What are you doing? Levels
November 16th, 2022
We’ve been working on improving how we save the state of the game. We previously wrote about how we save the state of the player’s characters and caravan. In our latest update we’re now saving the state of the entire level, including trees chopped down, minerals extracted, berries harvested, elders rescued, and the state of any enemies in the level.
Levels
Each level/biome in our game consists of a primary level, as well as multiple sub-levels (we’ve broken up the biomes into many sub-levels for performance purposes). The primary level contains the landscape, audio, and non-interactable scenery, while each sub-level contains all of the things we now save, such as resources worked on and cheeky enemies.
When a saved game is loaded, the caravan and characters are placed at their last location, and then the primary level loads in relation to the caravan’s position in space. When the caravan loads, it also triggers the loading of any nearby sub-levels. This cascading load sequence reduces the complexity and effort of loading a game state.
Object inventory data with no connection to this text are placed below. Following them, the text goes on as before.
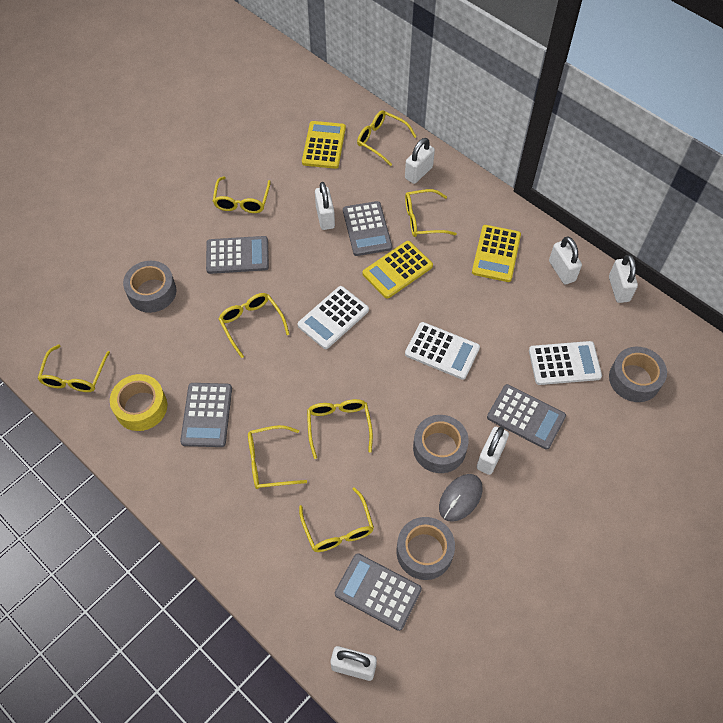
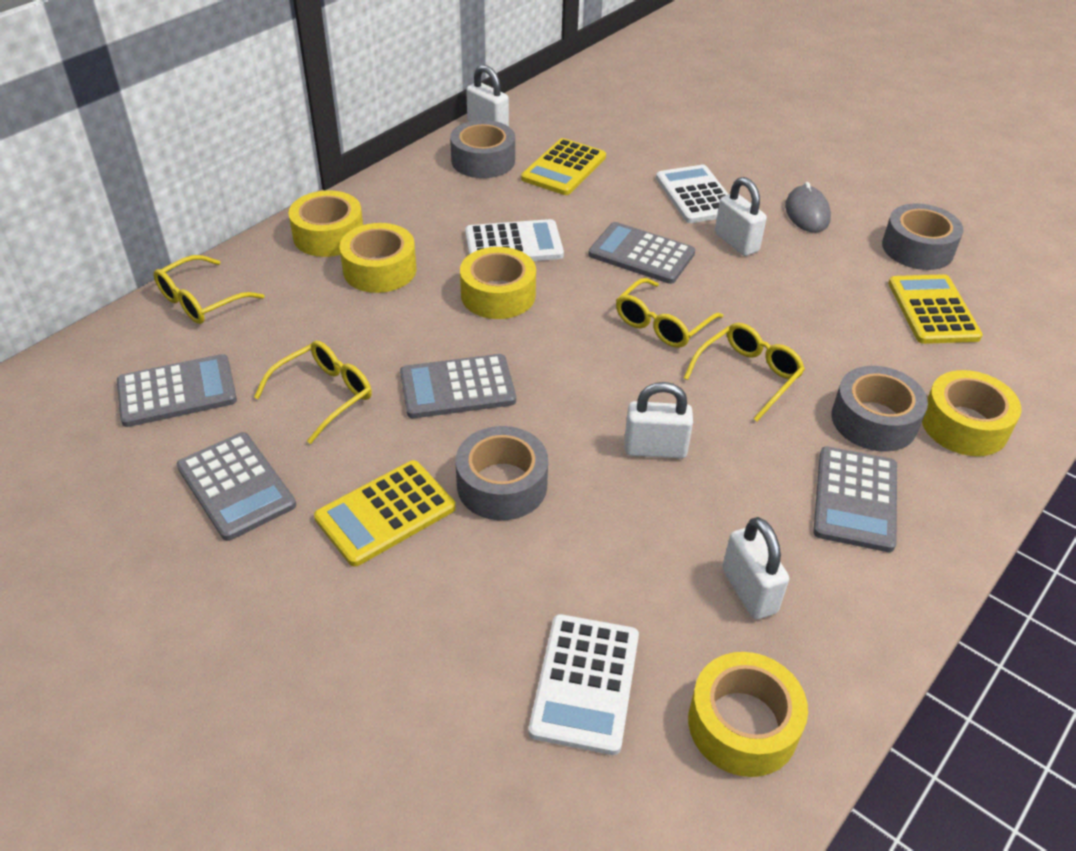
white padlock: 6 -> 4
yellow glasses: 8 -> 4
yellow tape: 1 -> 5

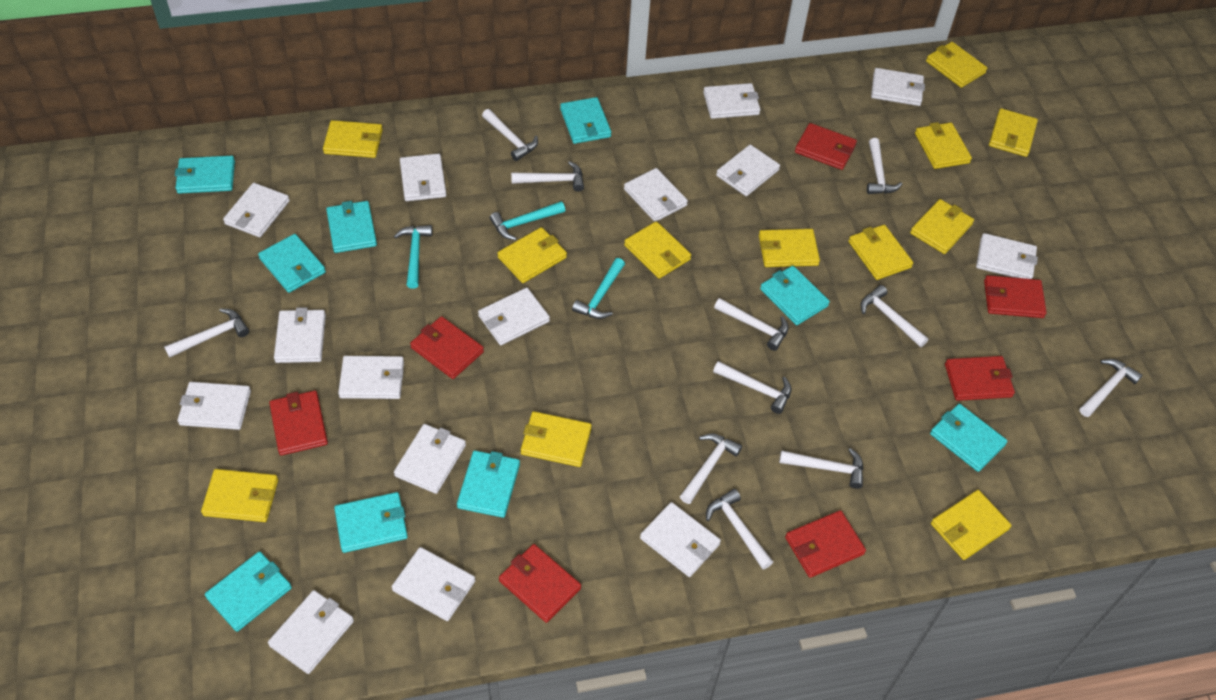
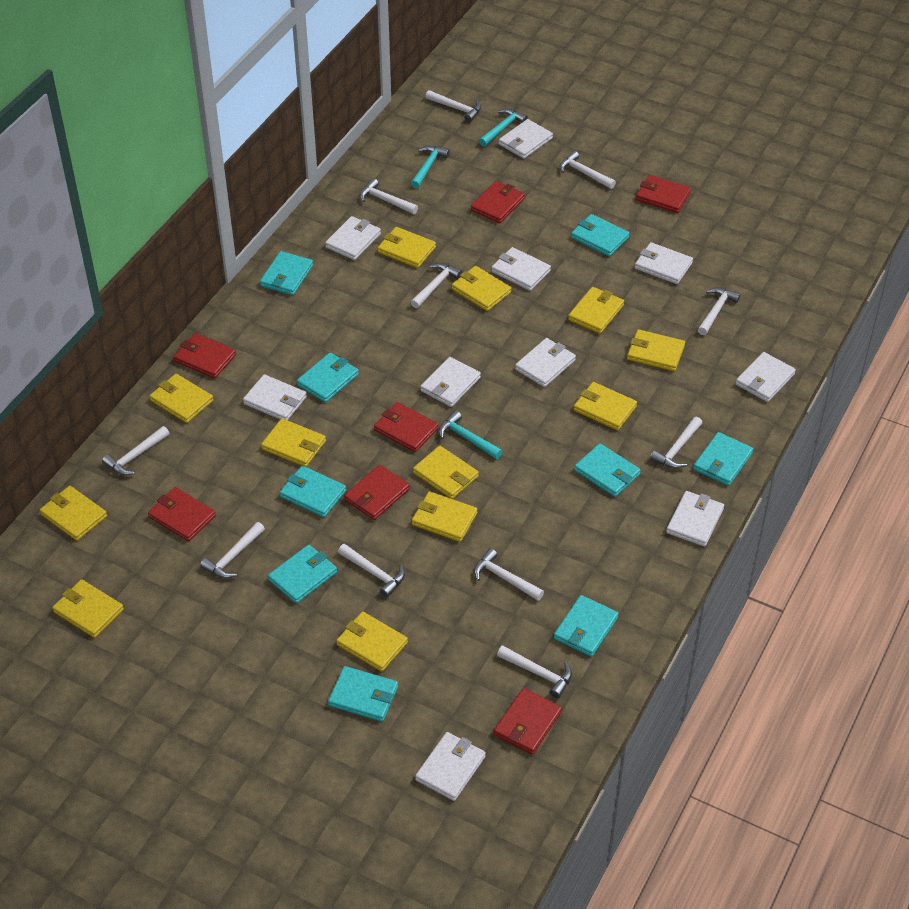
white wallet: 15 -> 10

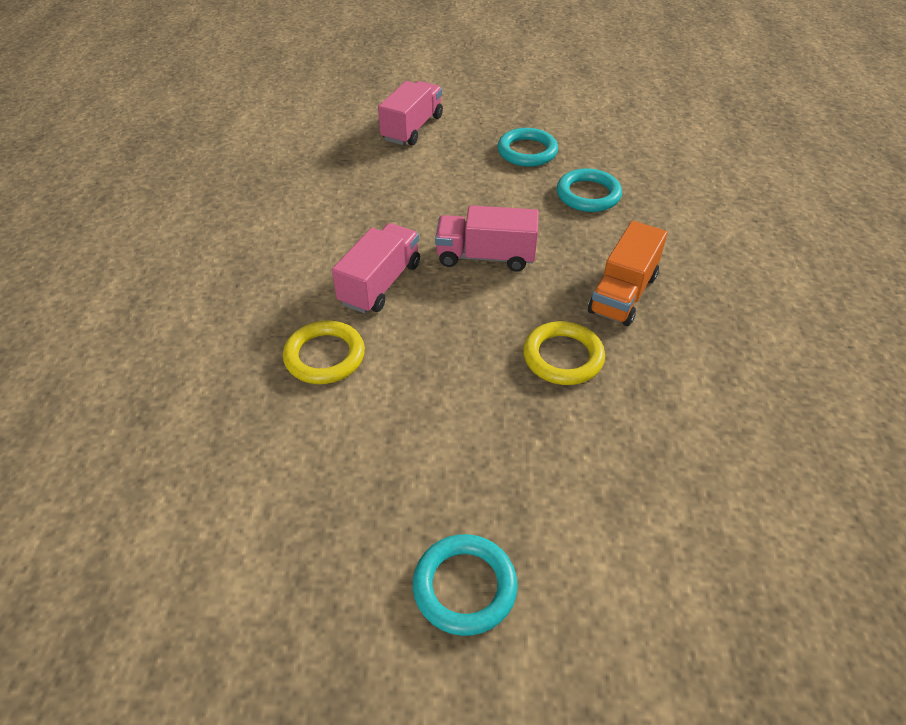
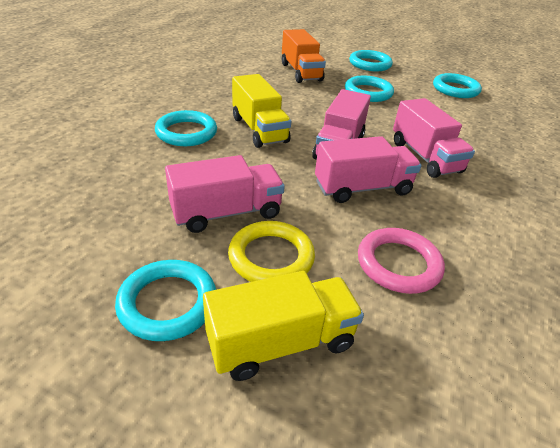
pink ring: 0 -> 1
pink truck: 3 -> 4
turquoise ring: 3 -> 5
yellow ring: 2 -> 1
yellow truck: 0 -> 2

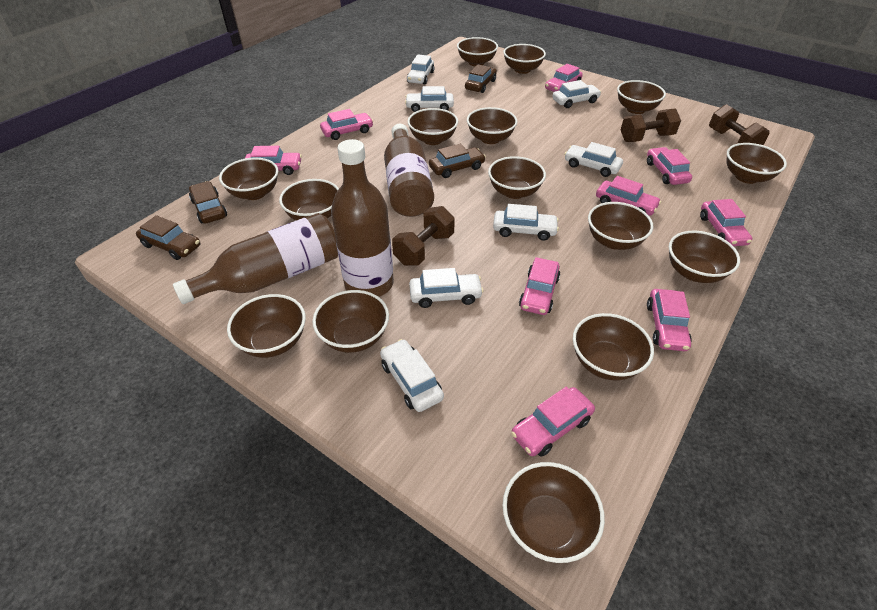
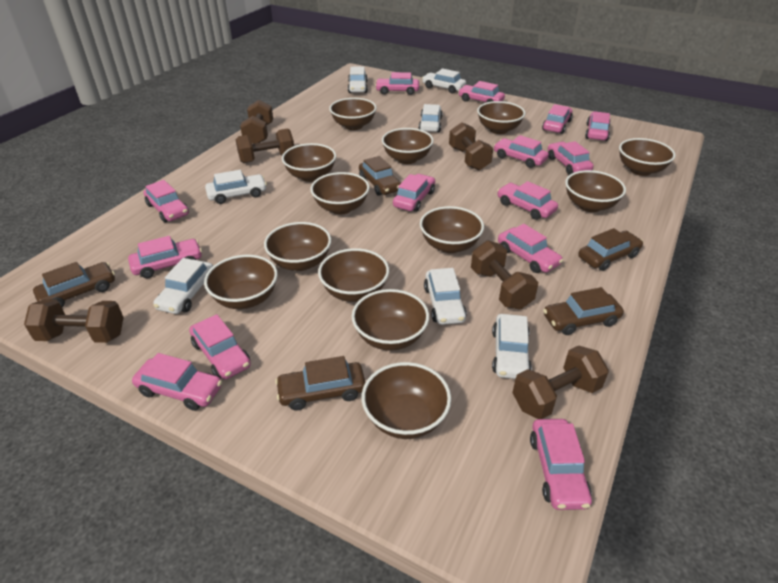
brown bottle: 3 -> 0
brown bowl: 15 -> 13
brown car: 4 -> 5
brown dumbbell: 3 -> 6
pink car: 9 -> 14

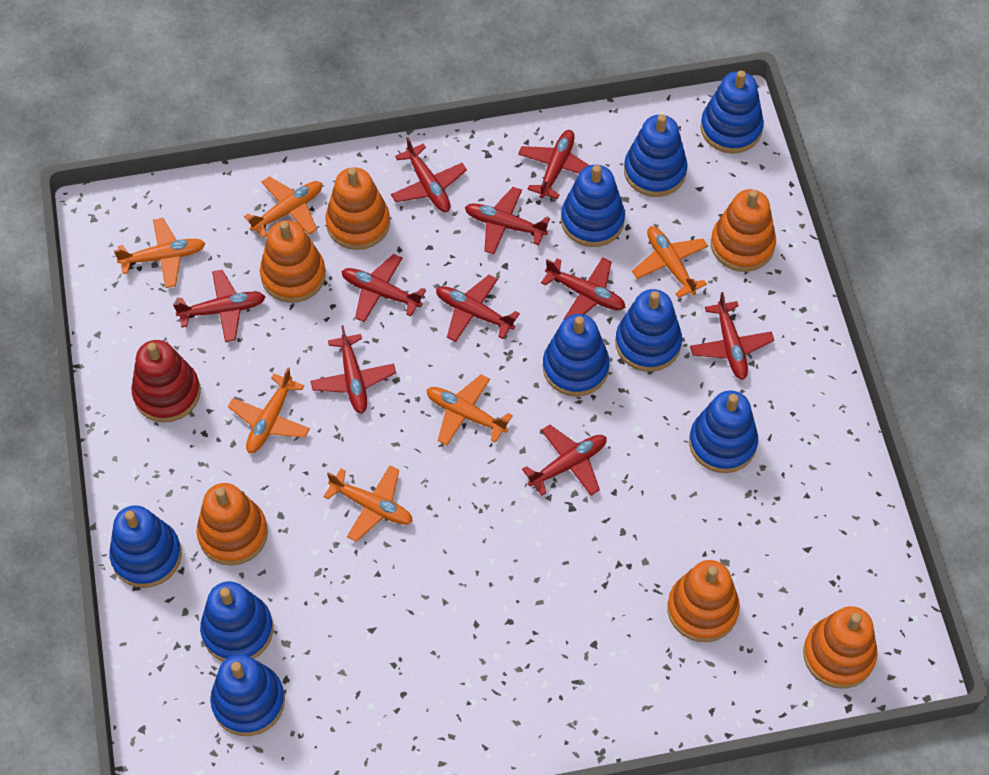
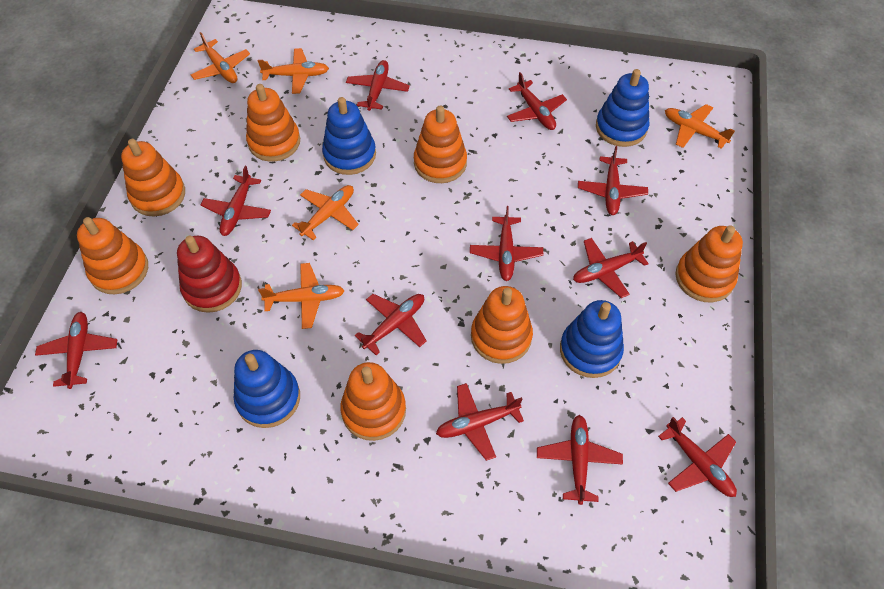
blue stacking toy: 9 -> 4
orange plane: 6 -> 5
orange stacking toy: 6 -> 7
red plane: 10 -> 11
Loading responsibilities for primary and sub-levels
Saving
Since a level’s enemies implement the same state saving interface as the player’s characters,there was little difficulty in saving them. The transform (location, rotation, and scale) and resource values for all logs produced from harvested trees are saved, allowing the logs to be spawned in place upon loading a game. Resources like mineable rocks and berry bushes have their remaining resource count and individual resource values saved as well. For tracking which trees have been harvested, we took the reverse approach; a unique identifier for each tree felled is recorded and when a sub-level is loaded, the game checks the list of felled tree ids and deletes any trees in the list. We use this same approach for rescued elders: since an elder’s bonuses are saved in the caravan state, any elders that have been rescued can be deleted.
An abundance of logs
Sadness
Unfortunately, we’ve encountered a tricky situation where sub-levels load their save state even when they player has not yet visited them yet: when the game is initially loaded we want all of the nearby sub-levels to have their state loaded; however, this means that when new, unaltered sub-levels are loaded in as the player progresses, those new levels will have their save state loaded as well. This loading is unnecessary for new levels as the player has yet to alter their state, and can cause a small hitch in game performance. Ideally we would only load the state of the levels present at the start of a gaming session. We’re currently unable to differentiate these two situations when loading a sub-level, but surely after enough coffees we will figure this out.